To analyze the importance of sampling depth on eDNA vertebrate community composition, we conducted a PERMANOVA test using the vegan (version 2.5-6) package in R. The PERMANOVA was run using Bray-Curtis dissimilarity and the model eDNA_Index ~ Depth + Day + Replicate. We also ran a multivariate homogeneity of group dispersions test using the betadisper function and Bray-Curtis dissimilarity using vegan. We then ran a Mantel Test and non-metric multi-dimensional scaling (NMDS) using vegan on Bray-Curtis dissimilarities to assess community composition differences across the depth gradient. We further analyzed vertical depth community composition by generating a gradient forest model using the gradientForest package (version 0.1-17) using 500 runs. The environmental variables in the vertical depth gradient forest model included sampling depth, sampling day, and replicate. We then extracted the taxa with the highest model performances and plotted their eDNA index values across depth. Using the broken stick method, we defined highest model performance as  ≥ 0.35 R2 importance, as there was a steep drop-off in R2 importance after 0.35.
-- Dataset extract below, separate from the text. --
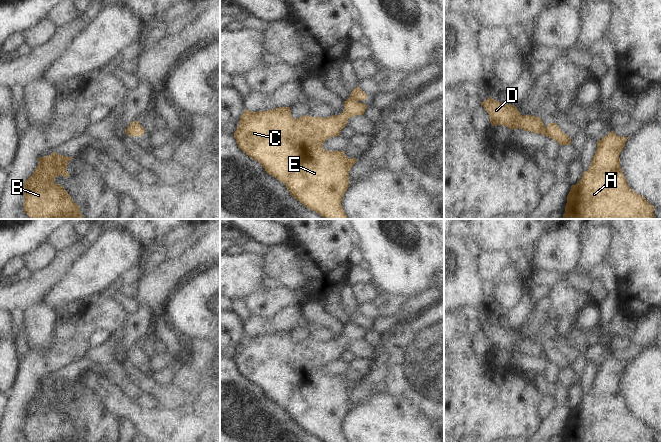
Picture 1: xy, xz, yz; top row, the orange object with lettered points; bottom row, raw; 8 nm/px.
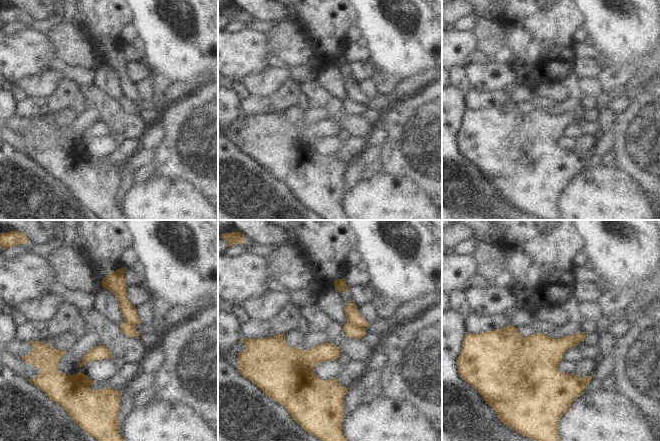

To analyze differences between the kelp forest and surf zone, we ran Welch t-tests, PERMANOVA and betadisper tests, only including samples taken at 1 m depths from nearshore and surf zone habitats. We used the Bray-Curtis dissimilarity for both tests and the model eDNA_Index ~ Habitat (nearshore vs. surf zone) + Depth + Day + Replicate for the PERMANOVA. We also ran an additional gradient forest model with the environmental variables sampling depth, nearshore vs. surf zone, sampling day, and replicate for eDNA index scores from all stations. We then extracted the top performing taxa and plotted their eDNA index distributions, defining highest model performance as ≥ 0.40 R2 importance using the broken stick method, as there was a steep drop-off in R2 importance after 0.40. Because of the additional nearshore vs. surf zone variable, the R2 importance values were higher in this model, resulting in a different threshold R2 value than the one in the depth gradient forest model.

To test whether vertical and horizontal variation in eDNA signatures were consistent over time, we compared species richness across sampling days in an ANOVA framework, looking at both total community diversity as well as the eDNA index abundances. The linear models used for the eDNA index ANOVA tests were eDNA_Index ~ Station + Day + Station:Day.